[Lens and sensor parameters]

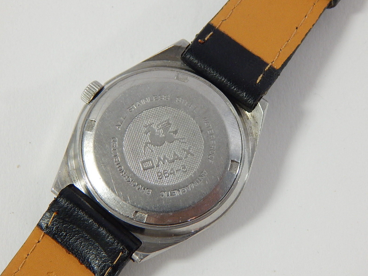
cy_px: 137
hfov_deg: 27.8
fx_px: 744
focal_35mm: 70
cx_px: 185
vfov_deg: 21.0
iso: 400
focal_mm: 12.3
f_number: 4.1
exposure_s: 1/25
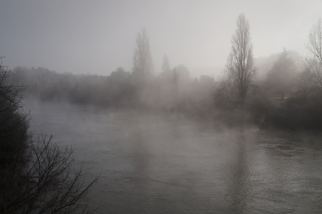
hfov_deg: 46.4
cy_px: 107
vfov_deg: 31.9
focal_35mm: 42
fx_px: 375
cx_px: 161
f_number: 9
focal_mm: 28
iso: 100
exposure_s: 1/500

- [The problem]: Repeat the data verbatim, excluding all pictures.

- [Response box]:
cy_px: 137
hfov_deg: 27.8
fx_px: 744
focal_35mm: 70
cx_px: 185
vfov_deg: 21.0
iso: 400
focal_mm: 12.3
f_number: 4.1
exposure_s: 1/25
hfov_deg: 46.4
cy_px: 107
vfov_deg: 31.9
focal_35mm: 42
fx_px: 375
cx_px: 161
f_number: 9
focal_mm: 28
iso: 100
exposure_s: 1/500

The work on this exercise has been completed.